OpenNMT Forum

Training get stuck and GPU is 100% used at 257100 or 507100 steps

Hi, everyone. I got a very strange problem.
I am training a large dataset whith this script:

python train.py -data ez/ze/ze -save_model ez/model/ze-model -layers 6 -rnn_size 512 -word_vec_size 512 -transformer_ff 2048 -heads 8 -encoder_type transformer -decoder_type transformer -position_encoding -train_steps 1500000 -max_generator_batches 2 -dropout 0.1 -batch_size 3008 -batch_type tokens -normalization tokens -accum_count 2 -optim adam -adam_beta2 0.998 -decay_method noam -warmup_steps 8000 -learning_rate 2 -max_grad_norm 0 -param_init 0 -param_init_glorot -label_smoothing 0.1 -valid_steps 10000 -save_checkpoint_steps 10000 -log_file ze3log.train -keep_checkpoint 200 -world_size 2 -gpu_ranks 0 1

but this training will get stuck at 257100 steps.
and then I use ctrl+c quit the training, and continue with -train_from ; then it will get stuck at 507100 steps.

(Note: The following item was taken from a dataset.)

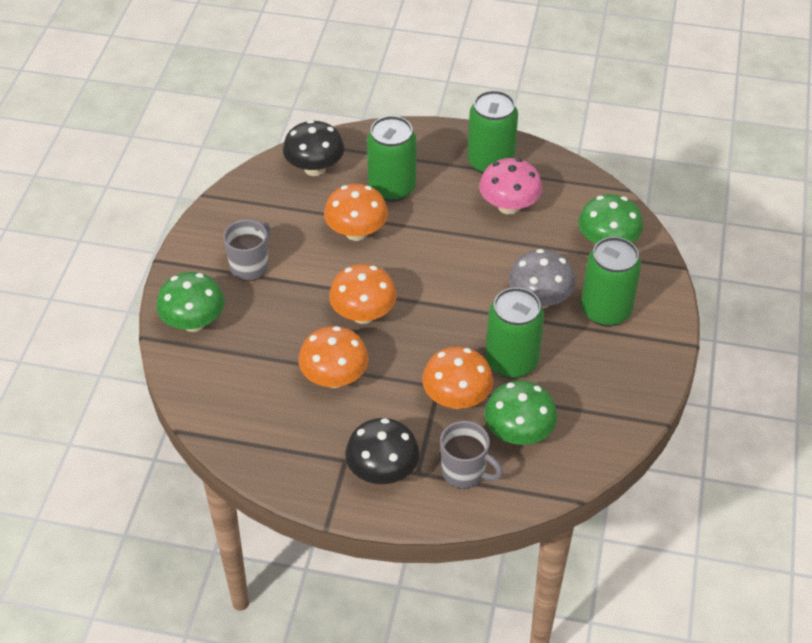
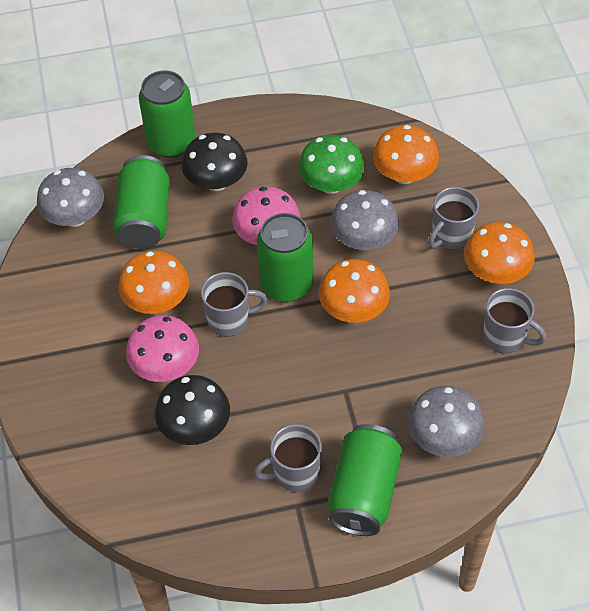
green mushroom: [156,272,225,332] [484,381,557,445] [578,194,643,243] = 3 -> [298,135,365,194] = 1
grey mug: [223,219,271,281] [440,421,503,489] = 2 -> [201,272,268,337] [253,424,322,492] [428,187,479,250] [483,288,547,354] = 4
grey mushroom: [508,249,576,309] = 1 -> [37,168,104,227] [330,190,399,250] [408,386,485,457] = 3
pink mushroom: [479,158,542,215] = 1 -> [126,315,199,382] [232,187,300,245] = 2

when it’s stucked. nvidia-smi display like (GPU-Util all 100%):

and the log stopped with this line:

[2019-06-11 22:16:00,046 INFO] Step 507100/1500000; acc: 64.91; ppl: 4.31; xent: 1.46; lr: 0.00012; 11713/13772 tok/s; 223196 sec

this problem is inevitable at 257100 or 507100 steps.
I hope someone can help me .thanks.

it’s annoying but out of many runs we experienced something similiar on a specific language pair without finding the reason or a solution.